SoCalGas officials said that a sampling of households will be invited to participate in third-party screening to provide reassurances for those Porter Ranch residents returning home after choosing to move from their homes during the prolonged leak that state and local public health officials have concluded poises no long-term health risks. About 20% of the residents in the upscale residential area nearest the storage field chose to move at the utility’s expense (see Daily GPI, March 3).
Outdoor air in the area has returned to typical background levels, according to analysis of more than 3,500 outdoor air samples by independent agencies, a SoCalGas spokesperson said. The new initiative to test indoor air quality is consistent with a request from Mike Antonovich, the Los Angeles County Board of Supervisors member whose district includes Aliso Canyon.
“It is vital that our residents have proper air quality sampling to determine whether their houses are safe and livable,” said Antonovich, who earlier also forced the Sempra Energy gas-only utility to extend the period residents have to give up utility-paid-for housing and return to their homes. As of the end of February, SoCalGas had paid $36 million to cover temporary housing and related expenses for the displaced families (see Daily GPI, March 7), and more than 2,700 households are still in temporary quarters.
The indoor air screening will seek to detect any level of methane or the natural gas odorant mercaptan that is higher than what would typically be expected inside a home, the utility spokesperson said.
The president of the local homeowners association endorsed the SoCalGas plans, noting that families returning home want assurances that everything is safe.

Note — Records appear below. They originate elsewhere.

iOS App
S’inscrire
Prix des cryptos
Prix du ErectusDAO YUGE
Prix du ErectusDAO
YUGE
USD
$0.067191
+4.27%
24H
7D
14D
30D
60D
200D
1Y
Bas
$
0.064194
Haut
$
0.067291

Gillian Wright, SoCalGas vice president for customer services, said the people in Porter Ranch “deserve peace of mind in knowing the air is normal and we are taking action to enable a smooth transition back.” Wright said 75 randomly selected residents will be invited to participate in the indoor air screening.
A third-party contractor will do the work and a California registered professional engineer will oversee the work, which will deploy a flame ionization detector to evaluate any detectable levels of methane, along with Tedlar bags to capture indoor air samples.
Since Oct. 30, seven days after the storage well leak was identified, 3,500 outdoor air samples have been taken in the Porter Ranch area by state, regional and local agencies, including the South Coast Air Quality Management District (SCAQMD), California Air Resources Board (CARB), Los Angeles County Department of Health, and the Office of Environmental Health Hazard Assessment.
Since the leaking well was permanently sealed Feb. 18, CARB and SCAQMD have continued to provide real-time methane monitoring.
Earlier this month returning residents complained about oily film found on and around their homes and vehicles, and two local public parks were also found to have the residue. In response to Antonovich’s concerns, SoCalGas dispatched cleaning crews to take care of the problem. County health officials warned residents not to get the residue on their skin or clothing.
The cleanup effort was complete as of Monday, SoCalGas officials reported.